Dana White took the stage at UFC Vegas 67 media day to address the recent scandal where he was filmed slapping his wife at a New Years Eve club party in Cabo, Mexico. The big question on many people’s minds is whether he will face serious repercussions for the incident.
According to White, his punishment is that he will be branded a wife-beater for the rest of his life.
It’s definitely a social repercussion to get caught hitting your wife. But, as several celebrities and athletes have pointed out, it really does seem like the media picks and chooses who gets a pass and who doesn’t when it comes to situations like this. White suggested a suspension wouldn’t really be a punishment for him, but it would hurt the UFC, Endeavor’s shareholders and the fighters who rely on him to promote the sport.
ESPN’s Max Kellerman disagreed.
in a new Keyshawn, JWill and Max show segment discussing White’s situation and the apparent lack of consequences, Kellerman suggested that a suspension would indeed hurt the UFC president.
“I have a relationship with Dana White that goes back almost 25 years,” Kellerman said. “When he says, ‘Staying 30 days wouldn’t be a punishment for me’…yes, it would be.
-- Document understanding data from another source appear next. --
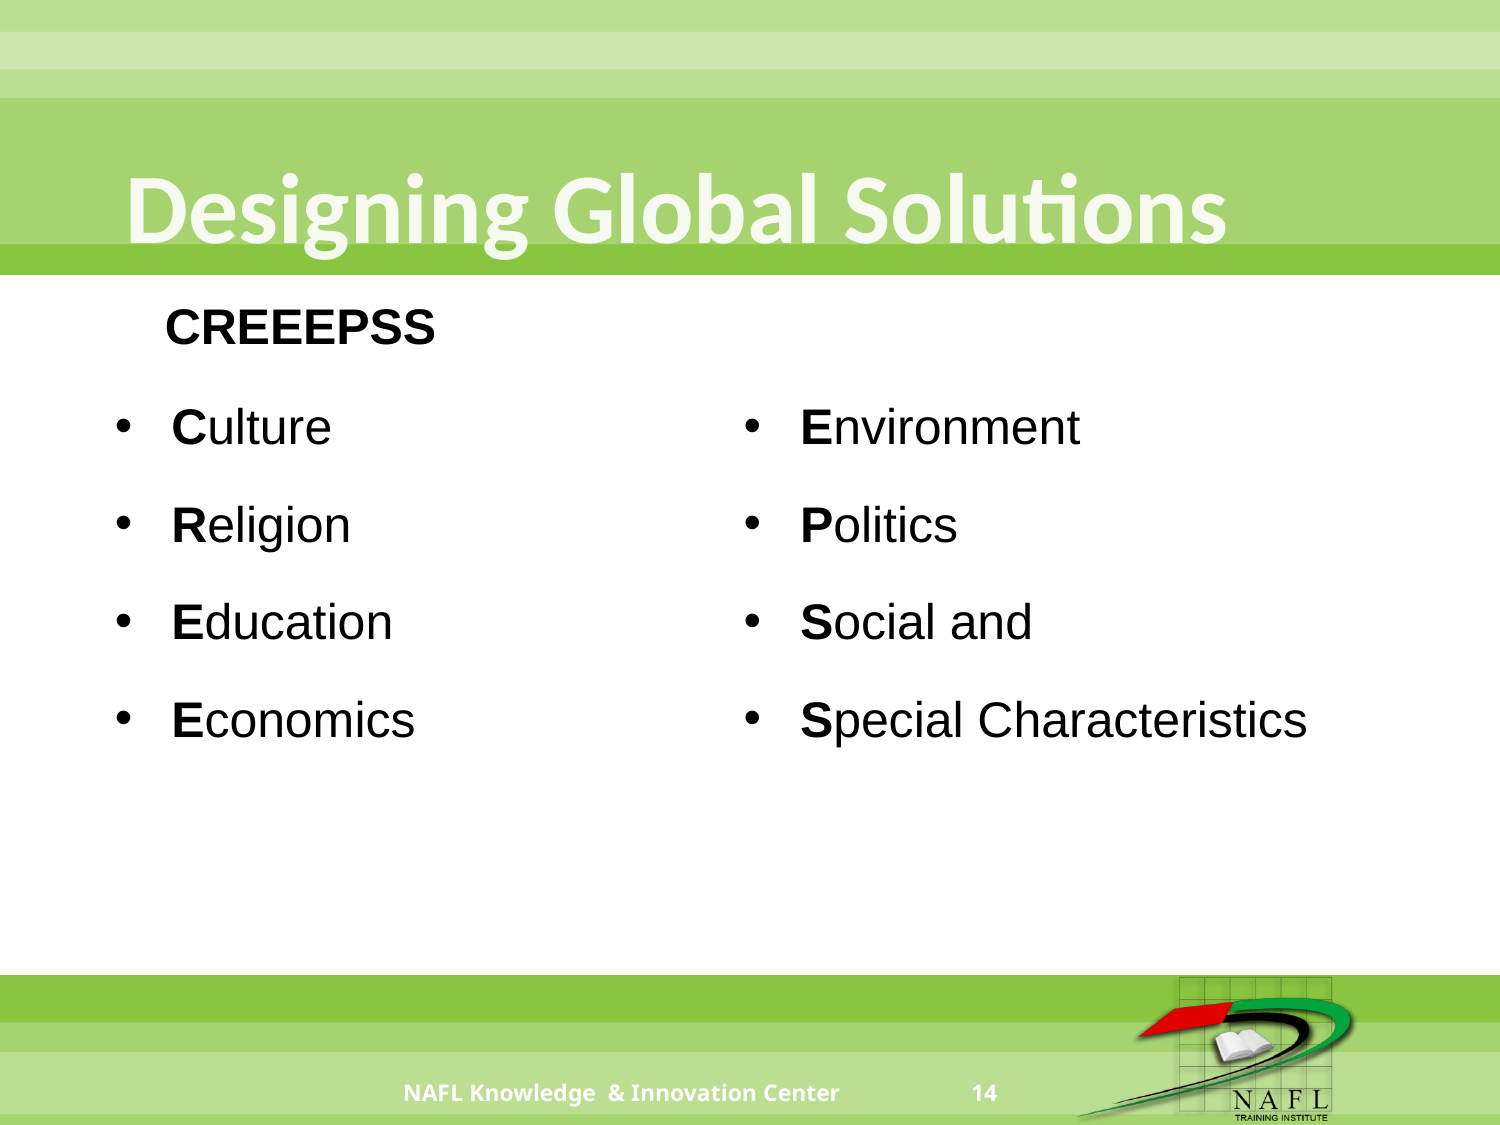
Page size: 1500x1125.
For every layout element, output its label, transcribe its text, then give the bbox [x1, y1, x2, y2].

picture [0, 974, 1500, 1125]
picture [0, 0, 1500, 275]
footer NAFL Knowledge & Innovation Center [387, 1074, 862, 1113]
list Culture Religion Education Economics Environment Politics Social and Special Characteristics [99, 387, 1388, 725]
text_box CREEEPSS [150, 287, 725, 423]
slide_number 14 [862, 1074, 1013, 1113]
title Designing Global Solutions [110, 30, 1390, 271]
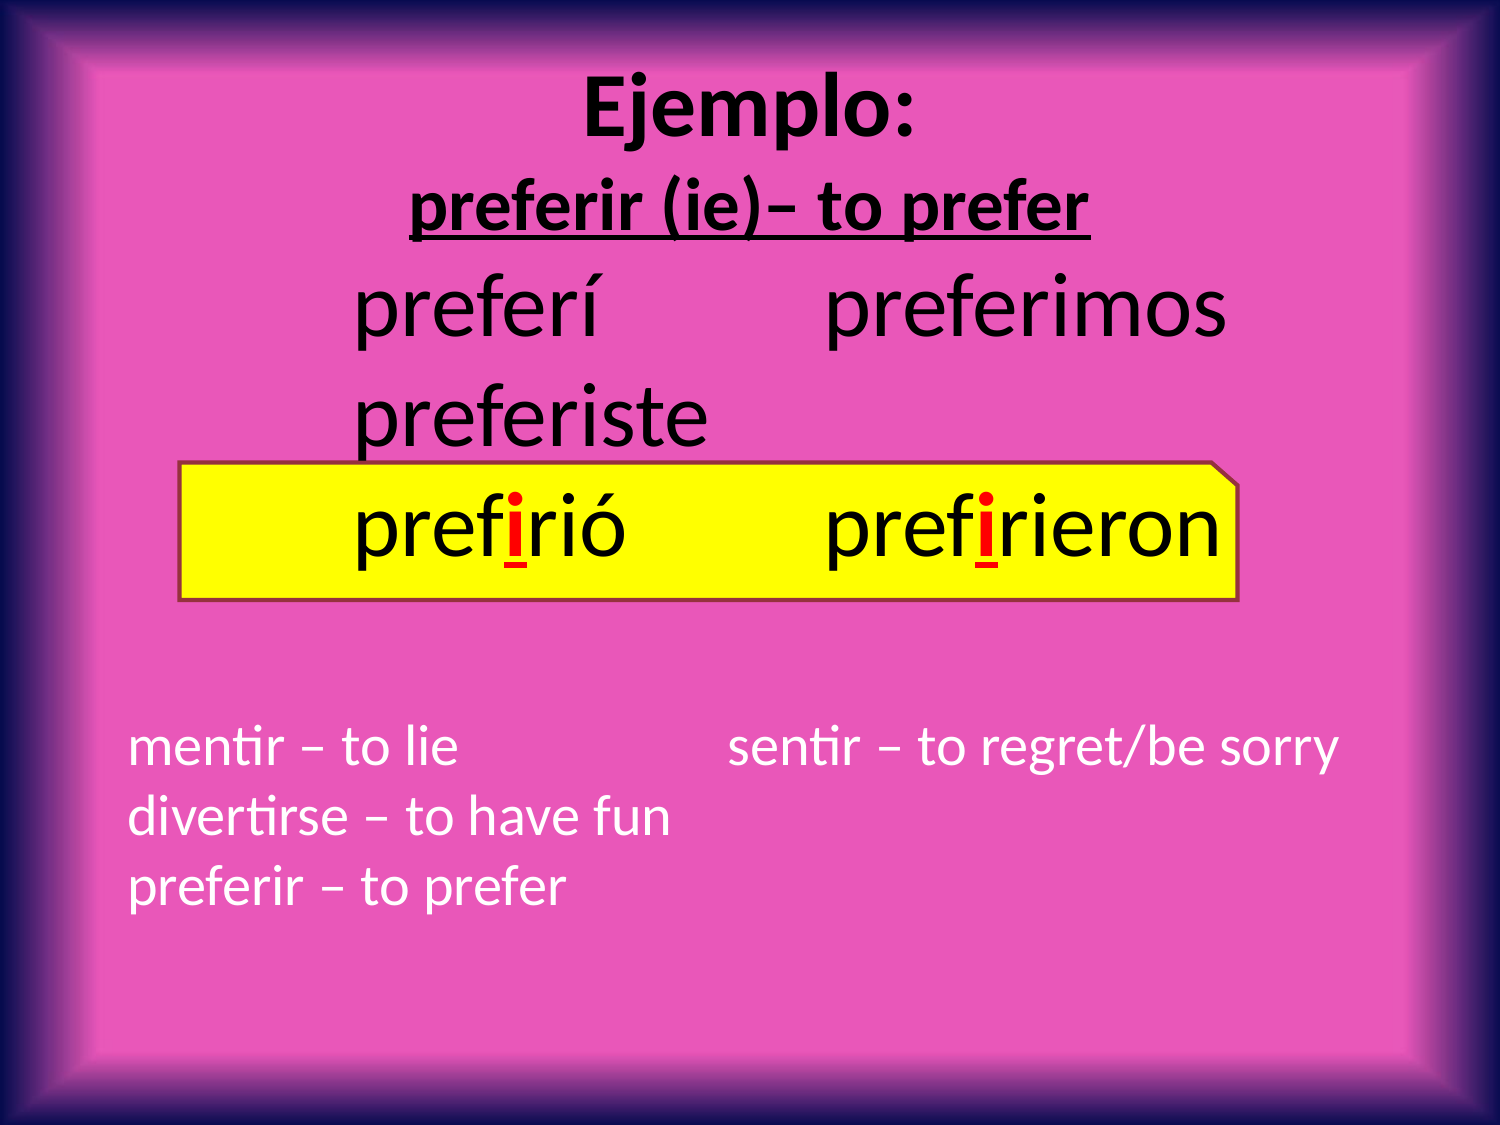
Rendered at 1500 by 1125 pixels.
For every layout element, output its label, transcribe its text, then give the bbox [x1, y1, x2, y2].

text_box mentir – to lie sentir – to regret/be sorry divertirse – to have fun preferir – to prefer [112, 699, 1363, 971]
text_box [179, 540, 1238, 600]
picture [0, 0, 1500, 1125]
text_box Ejemplo: preferir (ie)– to prefer preferí preferimos preferiste prefirió prefirieron [37, 37, 1463, 540]
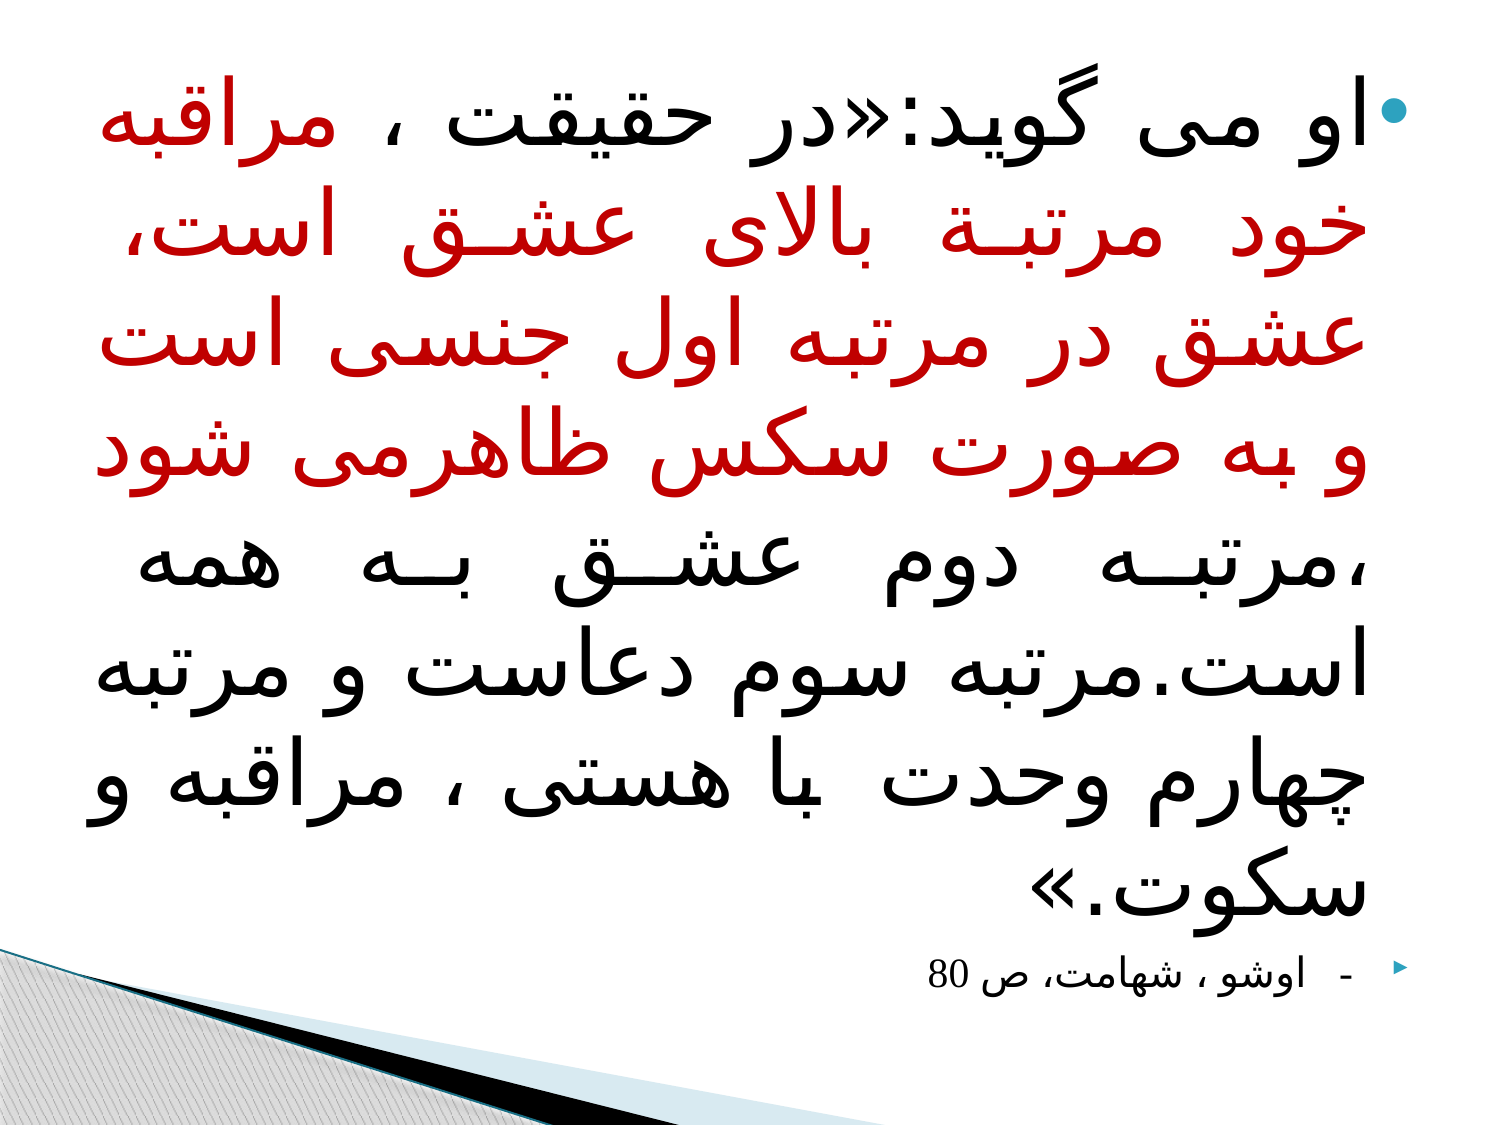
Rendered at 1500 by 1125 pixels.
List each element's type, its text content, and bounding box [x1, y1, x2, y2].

list او می گوید:«در حقیقت ، مراقبه خود مرتبة بالای عشق است، عشق در مرتبه اول جنسی است و به صورت سکس ظاهرمی شود ،مرتبه دوم عشق به همه است.مرتبه سوم دعاست و مرتبه چهارم وحدت با هستی ، مراقبه و سکوت.» - اوشو ، شهامت، ص 80 [75, 46, 1425, 1005]
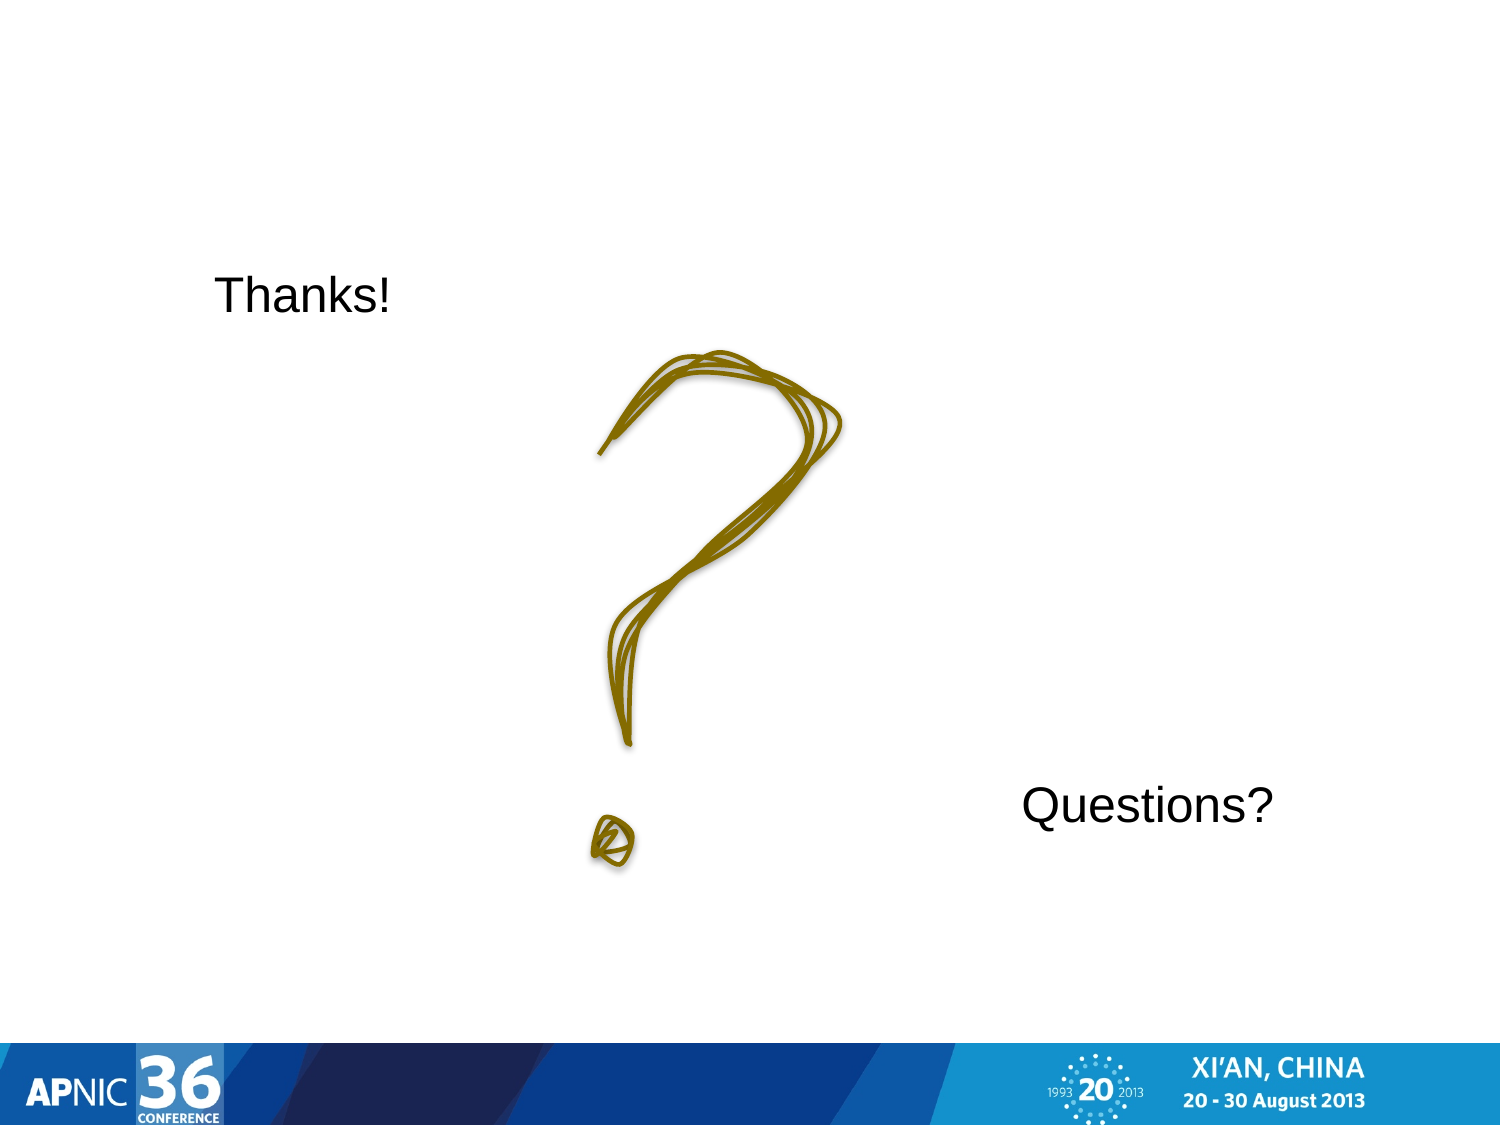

Absolutely, it would be because Dana is not an adrenaline junkie. Dana is a personality of type A who needs to go, has to run the business, it’s something he loves. It’s a labor of love, a passion for him. So yes, that would absolutely be a punishment.
“But that won’t happen because he’s the one with the authority,” he added. “He is the one in the position of power. And I agree with his assessment that he owns it, he understands it, everything, and he’s wrong, he makes no apologies. But, I think people have a bad reaction because it’s the overlap, the Venn diagram, the shaded area of not only domestic violence but responsibility and how people in positions of power don’t have to answer for the behavior the same way others do. So I think people will have a strong reaction to that.
Former NBA player Jay Williams has commented on how strange it was to see White getting a pass from all the people and business entities above him.
“Why does Dana White decide or have the power to decide what his punishment is in the first place?” said Will. “It should be out of his hands. He shouldn’t have that power. There are people in positions of power in building this organizational structure who could determine what the end result would be for Dana White. I’ll just say that and leave it at that. And also, when you’re in those situations, the shameless tone of his statement is what rubs people the wrong way. And I get that “I have to live with it”, but how you say something matters.
“So when your tone is about coming from a privileged position of power, ‘Hey, I’m the figure in what will determine how I feel about it’ – for people who aren’t in that position of power , who aren’t afforded the same luxury, it becomes a big deal,” he continued. “Because now you’re above the law. You’re above the rules. No matter what you do, you don’t have to be contrite, you don’t have to serve suspensions. While others do. That’s what people don’t like.”
“He has a good personal relationship with people,” Kellerman emphasized again. “I have a relationship with him that goes back a quarter of a century. It helps you in times like these. But, there must be no ambiguity. He knows he’s wrong. The real argument for that something is going on isn’t that he doesn’t understand what he did or punish for punishment’s sake it’s that in a country where it’s an epidemic you want to send a culturally clear message that it won’t be not tolerated…that’s a bad thing.
What interests us here at MMAmania.com is how the UFC routinely suspends fighters for two years under its United States Anti-Doping Agency (USADA) program, sometimes for questionable infractions. on drugs that lean more towards accidental exposure than anything else. It’s not even something that’s in question at this point: fail a USADA test, and a fighter is gone for at least a year to fight it.
Yet we’re talking here about giving the UFC president a 30-day suspension for hitting his wife? Or rather not talk about it, because it certainly doesn’t seem like it will happen.
As Kellerman and J-Will have said, it’s the double standards and complete isolation of consequences that bother most people about Dana White’s current situation.